The continue system s actually really good as well. The game allows you to save progress every five levels which helps to ease the pain of failure, especially when there are a hundred stages! Continuing after falling off or being iced requires a set amount of points from your overall score so it's definitely worth collecting as many coins and pieces of fruit as possible to carry over a healthy score to subsequent stages. Additionally, collecting all five varieties of fruit gives you a shot at a bonus stage where the aim is to light up every square by touching it. There are usually a lot of coins on offer here and a load of points so reaching as many of these psychadelic-looking bonus stages as possible is well worth it and pretty much essential for your survival later on.

My personal favourite aspect of Kula World however is the minimalist design. In an age where developers were starting to use the CD-ROM format to create the most cinematic cut-scenes or most realistic environments, it was perhaps a bit brave to release a title with such sparse aesthetics. Mazes appear to be floating miles above smudgy, simple backdrops that do enough to convey the theme for that particular batch of stages and actually exude a strange sort of honest charm. The music is similarly basic and carries chilled-out vibes (even if the gameplay is getting frantic!) and an umistakable 90's sound - something else I can't get enough of.

Kula World is without a doubt a true gem of a puzzler on the Playstation.

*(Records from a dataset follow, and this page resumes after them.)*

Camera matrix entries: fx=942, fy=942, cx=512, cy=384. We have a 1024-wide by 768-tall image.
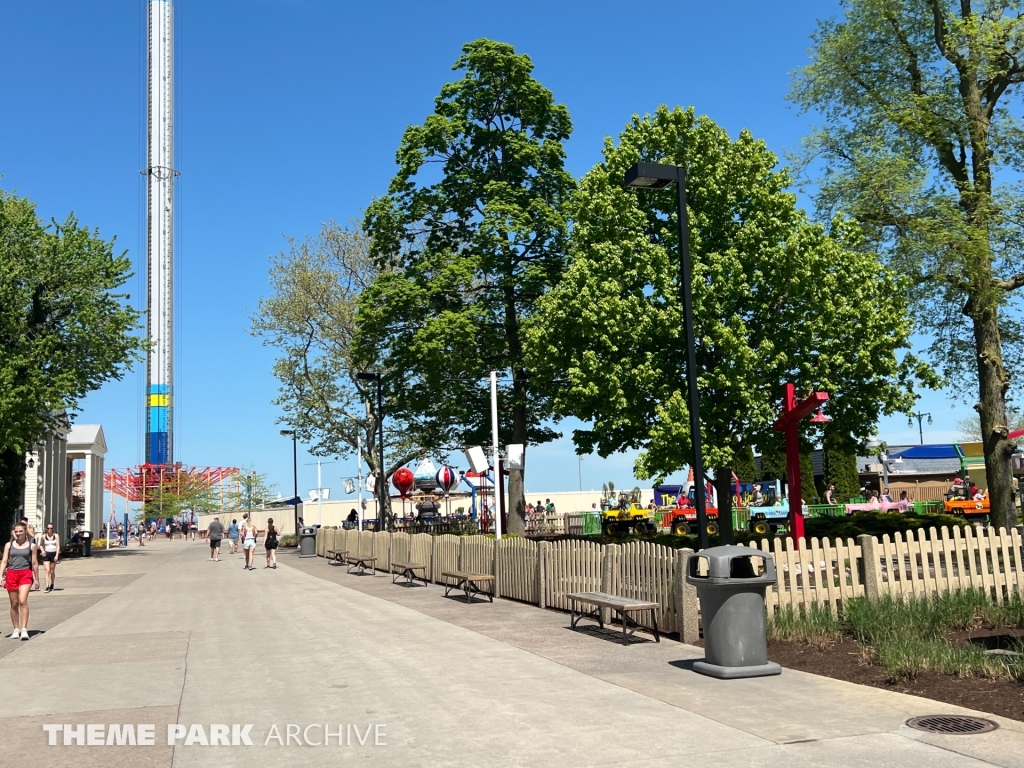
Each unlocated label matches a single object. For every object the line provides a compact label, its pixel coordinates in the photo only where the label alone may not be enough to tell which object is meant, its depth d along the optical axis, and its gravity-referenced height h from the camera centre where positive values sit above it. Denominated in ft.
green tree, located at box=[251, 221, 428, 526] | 146.10 +25.71
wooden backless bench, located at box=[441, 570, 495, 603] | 57.98 -5.78
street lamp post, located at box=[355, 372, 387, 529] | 112.68 +5.84
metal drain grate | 22.82 -6.22
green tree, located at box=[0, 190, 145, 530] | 125.18 +25.27
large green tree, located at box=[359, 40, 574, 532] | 106.73 +28.43
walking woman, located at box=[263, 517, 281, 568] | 102.24 -5.31
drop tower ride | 410.72 +108.61
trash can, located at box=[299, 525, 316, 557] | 129.18 -6.48
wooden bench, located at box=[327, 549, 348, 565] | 103.74 -7.40
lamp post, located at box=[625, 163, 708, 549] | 41.52 +9.89
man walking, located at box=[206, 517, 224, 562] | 121.60 -4.96
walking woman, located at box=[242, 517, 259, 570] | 98.85 -4.40
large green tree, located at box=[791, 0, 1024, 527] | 74.79 +26.71
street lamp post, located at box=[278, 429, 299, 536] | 188.89 +3.42
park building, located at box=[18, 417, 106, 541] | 165.37 +4.57
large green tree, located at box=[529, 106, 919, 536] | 76.13 +13.87
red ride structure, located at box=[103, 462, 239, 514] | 380.47 +7.81
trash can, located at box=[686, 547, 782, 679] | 30.81 -4.53
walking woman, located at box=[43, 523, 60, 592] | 80.04 -4.29
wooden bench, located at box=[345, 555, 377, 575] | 86.79 -6.63
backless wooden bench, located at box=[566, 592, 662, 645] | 39.01 -5.10
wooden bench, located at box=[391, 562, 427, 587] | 70.71 -6.78
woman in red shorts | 46.62 -3.61
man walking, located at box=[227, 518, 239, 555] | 134.60 -5.03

Expensive, sought-after titles that consistently pop up on "Top 10 Hidden Gems for <insert console name>" aren't always worth the money (take Squaresoft's Ehrgeiz for example) but I would argue that in this case, this is a game that is totally worth hunting down. It takes a straightforward idea for a game and uses minimalistic design to great effect - something that modern day indie titles on PSN/XBLA/Steam do so well. Luckily, you can grab this game from PSN for a few quid if you a) don't fancy a hard copy or b) want to try it out before committing to seeking out a Playstation original. However you would play Kula World, I suggest you go do it because I love this game and I think you just might too.